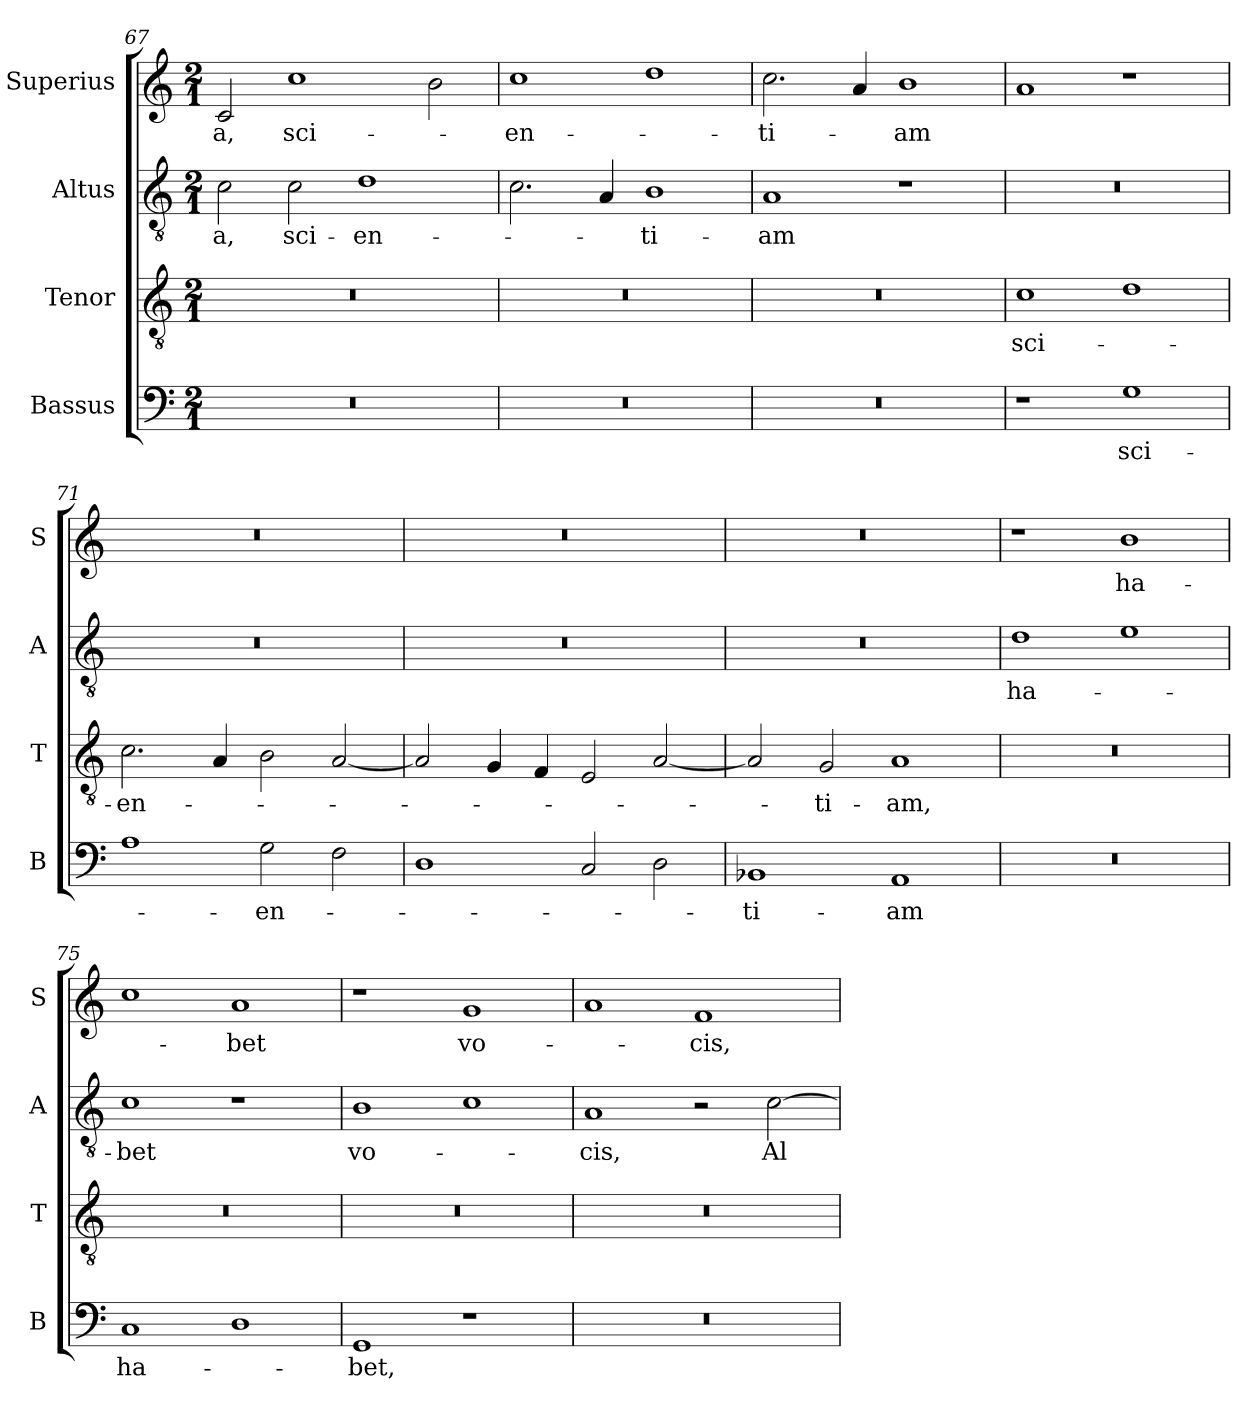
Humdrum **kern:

**kern	**text	**kern	**text	**kern	**text	**kern	**text
*part4	*part4	*part3	*part3	*part2	*part2	*part1	*part1
*staff4	*staff4	*staff3	*staff3	*staff2	*staff2	*staff1	*staff1
*I"Bassus	*	*I"Tenor	*	*I"Altus	*	*I"Superius	*
*I'B	*	*I'T	*	*I'A	*	*I'S	*
*clefF4	*	*clefGv2	*	*clefGv2	*	*clefG2	*
*k[]	*	*k[]	*	*k[]	*	*k[]	*
*M2/1	*	*M2/1	*	*M2/1	*	*M2/1	*
=67	=67	=67	=67	=67	=67	=67	=67
0r	.	0r	.	2c	-a,	2c	-a,
.	.	.	.	2c	sci-	1cc	sci-
.	.	.	.	1d	-en-	.	.
.	.	.	.	.	.	2b	.
=68	=68	=68	=68	=68	=68	=68	=68
0r	.	0r	.	2.c	.	1cc	-en-
.	.	.	.	4A	.	.	.
.	.	.	.	1B	-ti-	1dd	.
=69	=69	=69	=69	=69	=69	=69	=69
0r	.	0r	.	1A	-am	2.cc	-ti-
.	.	.	.	.	.	4a	.
.	.	.	.	1r	.	1b	-am
=70	=70	=70	=70	=70	=70	=70	=70
1r	.	1c	sci-	0r	.	1a	.
1G	sci-	1d	.	.	.	1r	.
=71	=71	=71	=71	=71	=71	=71	=71
1A	.	2.c	-en-	0r	.	0r	.
.	.	4A	.	.	.	.	.
2G	-en-	2B	.	.	.	.	.
2F	.	[2A	.	.	.	.	.
=72	=72	=72	=72	=72	=72	=72	=72
1D	.	2A]	.	0r	.	0r	.
.	.	4G	.	.	.	.	.
.	.	4F	.	.	.	.	.
2C	.	2E	.	.	.	.	.
2D	.	[2A	.	.	.	.	.
=73	=73	=73	=73	=73	=73	=73	=73
1BB-i	-ti-	2A]	.	0r	.	0r	.
.	.	2G	-ti-	.	.	.	.
1AA	-am	1A	-am,	.	.	.	.
=74	=74	=74	=74	=74	=74	=74	=74
0r	.	0r	.	1d	ha-	1r	.
.	.	.	.	1e	.	1b	ha-
=75	=75	=75	=75	=75	=75	=75	=75
1C	ha-	0r	.	1c	-bet	1cc	.
1D	.	.	.	1r	.	1a	-bet
=76	=76	=76	=76	=76	=76	=76	=76
1GG	-bet,	0r	.	1B	vo-	1r	.
1r	.	.	.	1c	.	1g	vo-
=77	=77	=77	=77	=77	=77	=77	=77
0r	.	0r	.	1A	-cis,	1a	.
.	.	.	.	2r	.	1f	-cis,
.	.	.	.	[2c	Al-	.	.
=	=	=	=	=	=	=	=
*-	*-	*-	*-	*-	*-	*-	*-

:: Required work ::
Quote all of the data above line for line, character for character, but omit the picture.

:: Solution to the exercise ::
Humdrum **kern:

**kern	**text	**kern	**text	**kern	**text	**kern	**text
*part4	*part4	*part3	*part3	*part2	*part2	*part1	*part1
*staff4	*staff4	*staff3	*staff3	*staff2	*staff2	*staff1	*staff1
*I"Bassus	*	*I"Tenor	*	*I"Altus	*	*I"Superius	*
*I'B	*	*I'T	*	*I'A	*	*I'S	*
*clefF4	*	*clefGv2	*	*clefGv2	*	*clefG2	*
*k[]	*	*k[]	*	*k[]	*	*k[]	*
*M2/1	*	*M2/1	*	*M2/1	*	*M2/1	*
=67	=67	=67	=67	=67	=67	=67	=67
0r	.	0r	.	2c	-a,	2c	-a,
.	.	.	.	2c	sci-	1cc	sci-
.	.	.	.	1d	-en-	.	.
.	.	.	.	.	.	2b	.
=68	=68	=68	=68	=68	=68	=68	=68
0r	.	0r	.	2.c	.	1cc	-en-
.	.	.	.	4A	.	.	.
.	.	.	.	1B	-ti-	1dd	.
=69	=69	=69	=69	=69	=69	=69	=69
0r	.	0r	.	1A	-am	2.cc	-ti-
.	.	.	.	.	.	4a	.
.	.	.	.	1r	.	1b	-am
=70	=70	=70	=70	=70	=70	=70	=70
1r	.	1c	sci-	0r	.	1a	.
1G	sci-	1d	.	.	.	1r	.
=71	=71	=71	=71	=71	=71	=71	=71
1A	.	2.c	-en-	0r	.	0r	.
.	.	4A	.	.	.	.	.
2G	-en-	2B	.	.	.	.	.
2F	.	[2A	.	.	.	.	.
=72	=72	=72	=72	=72	=72	=72	=72
1D	.	2A]	.	0r	.	0r	.
.	.	4G	.	.	.	.	.
.	.	4F	.	.	.	.	.
2C	.	2E	.	.	.	.	.
2D	.	[2A	.	.	.	.	.
=73	=73	=73	=73	=73	=73	=73	=73
1BB-i	-ti-	2A]	.	0r	.	0r	.
.	.	2G	-ti-	.	.	.	.
1AA	-am	1A	-am,	.	.	.	.
=74	=74	=74	=74	=74	=74	=74	=74
0r	.	0r	.	1d	ha-	1r	.
.	.	.	.	1e	.	1b	ha-
=75	=75	=75	=75	=75	=75	=75	=75
1C	ha-	0r	.	1c	-bet	1cc	.
1D	.	.	.	1r	.	1a	-bet
=76	=76	=76	=76	=76	=76	=76	=76
1GG	-bet,	0r	.	1B	vo-	1r	.
1r	.	.	.	1c	.	1g	vo-
=77	=77	=77	=77	=77	=77	=77	=77
0r	.	0r	.	1A	-cis,	1a	.
.	.	.	.	2r	.	1f	-cis,
.	.	.	.	[2c	Al-	.	.
=	=	=	=	=	=	=	=
*-	*-	*-	*-	*-	*-	*-	*-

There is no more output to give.